The first phase for work on eastbound lanes broke ground on March 29 and is scheduled for completion in mid-2009. C.A. Rasmussen Inc., Simi Valley, is general contractor for the California Dept. of Transportation. Work includes adding a fourth lane for more than 10 miles to the Los Angeles County line, widening four bridges, erecting new soundwalls and adding fiber-optic cable. The second phase would include similar work on the westbound lanes. 

The Ventura County Transportation Commission requested the extra $33 million for phase two earlier this year, due to increased overall construction costs. But “CTC staff erroneously classified it as a new project,” instead of part of the overall widening project, and recommended that the request be denied, says Peter De Haan, VCTC director of projects.

Subsequent hearings led to the decision to fund just $6 million, for a pair of freeway ramps. The money comes from the $20-billion transportation bond measure passed by Californians last November. “Ventura County has received [more than] its share [of state funding] continuously for the last six or seven years,” says David Brewer, CTC chief deputy director. “This was just more than we could squeeze into the State Transportation Improvement Program this cycle.”

De Haan contends that it would be a “shame to stop construction and then remobilize again a few years later” to finish the project. “Everyone would get hit with construction twice and it would waste a lot of the state’s money,” he says.

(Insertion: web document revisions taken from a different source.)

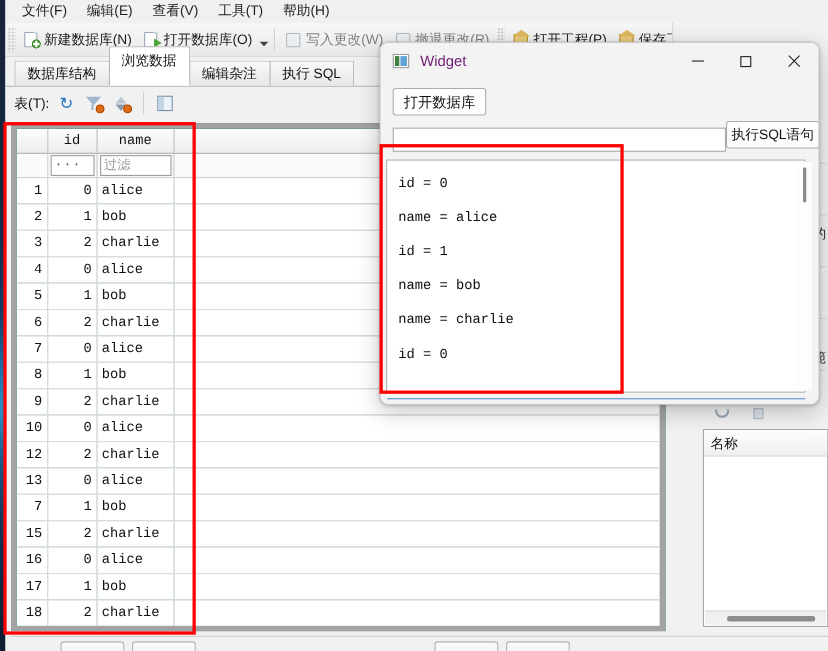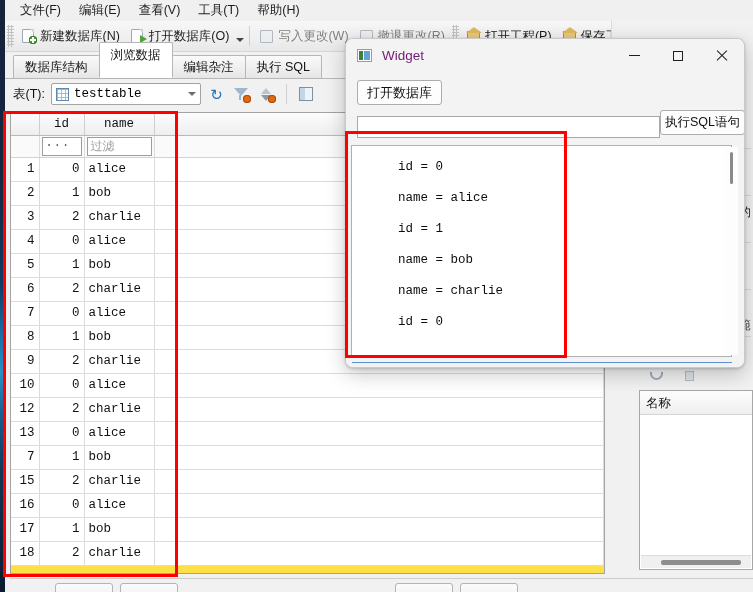--- a/index.html
+++ b/index.html
@@ -454,11 +454,6 @@
 
     <div class="tablerow">
       <span class="tr-label">表(T):</span>
-      <div class="combo">
-        <span class="grid-ico"></span>
-        <span>testtable</span>
-        <span class="chev"></span>
-      </div>
       <div class="mini-ico">
         <div class="refresh-ico">↻</div>
       </div>

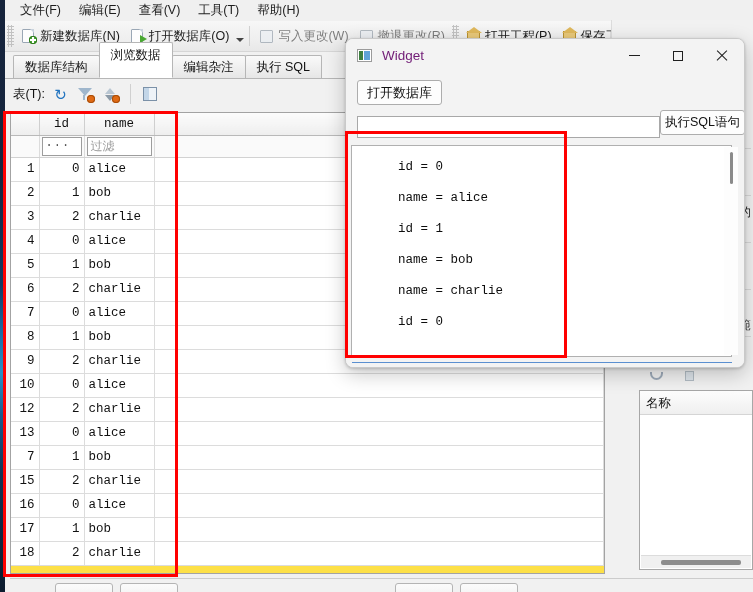--- a/index.html
+++ b/index.html
@@ -183,7 +183,7 @@
   .grid-wrap {
     position: absolute; left: 5px; top: 112px;
     width: 595px; height: 462px;
-    background: #fde047; border: 1px solid #a3a3a3;
+    background: #0f766e; border: 5px solid #a3a3a3;
     overflow: hidden;
   }
   table.grid { border-collapse: collapse; width: 100%; table-layout: fixed; }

CTC did allow for funding the full $33 million next year, notes De Haan. “That way, we should still be able to get the money in time,” he says. But Brewer cautions that it’s “quite possible” the money won’t be available. “It depends a lot on how much money the legislature provides us next year,” he says. “If [Ventura] had a local [dedicated] sales tax, they might have been able to fund this project entirely by themselves.”